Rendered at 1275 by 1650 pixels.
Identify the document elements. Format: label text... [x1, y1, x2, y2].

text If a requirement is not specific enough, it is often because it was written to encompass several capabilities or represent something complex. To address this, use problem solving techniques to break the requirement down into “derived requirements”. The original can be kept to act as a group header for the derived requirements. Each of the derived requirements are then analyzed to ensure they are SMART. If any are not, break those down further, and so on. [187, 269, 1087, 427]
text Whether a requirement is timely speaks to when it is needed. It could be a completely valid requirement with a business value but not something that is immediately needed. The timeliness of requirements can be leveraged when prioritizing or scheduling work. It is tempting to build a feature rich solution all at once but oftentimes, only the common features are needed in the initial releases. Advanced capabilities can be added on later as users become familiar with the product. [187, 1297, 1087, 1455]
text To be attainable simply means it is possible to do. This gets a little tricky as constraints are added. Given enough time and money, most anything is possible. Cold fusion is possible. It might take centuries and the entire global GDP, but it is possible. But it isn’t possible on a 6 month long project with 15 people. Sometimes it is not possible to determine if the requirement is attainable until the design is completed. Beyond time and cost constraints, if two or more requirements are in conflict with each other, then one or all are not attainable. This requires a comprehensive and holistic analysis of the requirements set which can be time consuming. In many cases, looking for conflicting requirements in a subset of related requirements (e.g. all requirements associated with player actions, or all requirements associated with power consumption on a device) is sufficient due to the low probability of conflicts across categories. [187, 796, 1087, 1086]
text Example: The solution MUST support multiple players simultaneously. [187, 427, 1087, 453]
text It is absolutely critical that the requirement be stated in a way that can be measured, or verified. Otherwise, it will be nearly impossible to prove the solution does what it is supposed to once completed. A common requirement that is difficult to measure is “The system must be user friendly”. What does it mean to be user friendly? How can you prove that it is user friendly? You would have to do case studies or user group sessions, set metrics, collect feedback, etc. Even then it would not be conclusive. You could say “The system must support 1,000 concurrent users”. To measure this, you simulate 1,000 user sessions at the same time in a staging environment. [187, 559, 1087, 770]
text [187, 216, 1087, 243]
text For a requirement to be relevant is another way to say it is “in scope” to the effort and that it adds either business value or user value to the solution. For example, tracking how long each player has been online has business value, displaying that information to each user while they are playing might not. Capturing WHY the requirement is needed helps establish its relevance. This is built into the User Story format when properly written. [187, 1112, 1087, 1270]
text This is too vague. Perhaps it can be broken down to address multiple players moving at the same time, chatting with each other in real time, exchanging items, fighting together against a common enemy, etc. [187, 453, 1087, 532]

=====

> [Work order] Whatever appears in the material must be set down again, word for word.

> [Answer for this exercise]
Rendered at 1275 by 1650 pixels.
Identify the document elements. Format: label text... [x1, y1, x2, y2].

text If a requirement is not specific enough, it is often because it was written to encompass several capabilities or represent something complex. To address this, use problem solving techniques to break the requirement down into “derived requirements”. The original can be kept to act as a group header for the derived requirements. Each of the derived requirements are then analyzed to ensure they are SMART. If any are not, break those down further, and so on. [187, 269, 1087, 427]
text Whether a requirement is timely speaks to when it is needed. It could be a completely valid requirement with a business value but not something that is immediately needed. The timeliness of requirements can be leveraged when prioritizing or scheduling work. It is tempting to build a feature rich solution all at once but oftentimes, only the common features are needed in the initial releases. Advanced capabilities can be added on later as users become familiar with the product. [187, 1297, 1087, 1455]
text To be attainable simply means it is possible to do. This gets a little tricky as constraints are added. Given enough time and money, most anything is possible. Cold fusion is possible. It might take centuries and the entire global GDP, but it is possible. But it isn’t possible on a 6 month long project with 15 people. Sometimes it is not possible to determine if the requirement is attainable until the design is completed. Beyond time and cost constraints, if two or more requirements are in conflict with each other, then one or all are not attainable. This requires a comprehensive and holistic analysis of the requirements set which can be time consuming. In many cases, looking for conflicting requirements in a subset of related requirements (e.g. all requirements associated with player actions, or all requirements associated with power consumption on a device) is sufficient due to the low probability of conflicts across categories. [187, 796, 1087, 1086]
text Example: The solution MUST support multiple players simultaneously. [187, 427, 1087, 453]
text It is absolutely critical that the requirement be stated in a way that can be measured, or verified. Otherwise, it will be nearly impossible to prove the solution does what it is supposed to once completed. A common requirement that is difficult to measure is “The system must be user friendly”. What does it mean to be user friendly? How can you prove that it is user friendly? You would have to do case studies or user group sessions, set metrics, collect feedback, etc. Even then it would not be conclusive. You could say “The system must support 1,000 concurrent users”. To measure this, you simulate 1,000 user sessions at the same time in a staging environment. [187, 559, 1087, 770]
text [187, 216, 1087, 243]
text For a requirement to be relevant is another way to say it is “in scope” to the effort and that it adds either business value or user value to the solution. For example, tracking how long each player has been online has business value, displaying that information to each user while they are playing might not. Capturing WHY the requirement is needed helps establish its relevance. This is built into the User Story format when properly written. [187, 1112, 1087, 1270]
text This is too vague. Perhaps it can be broken down to address multiple players moving at the same time, chatting with each other in real time, exchanging items, fighting together against a common enemy, etc. [187, 453, 1087, 532]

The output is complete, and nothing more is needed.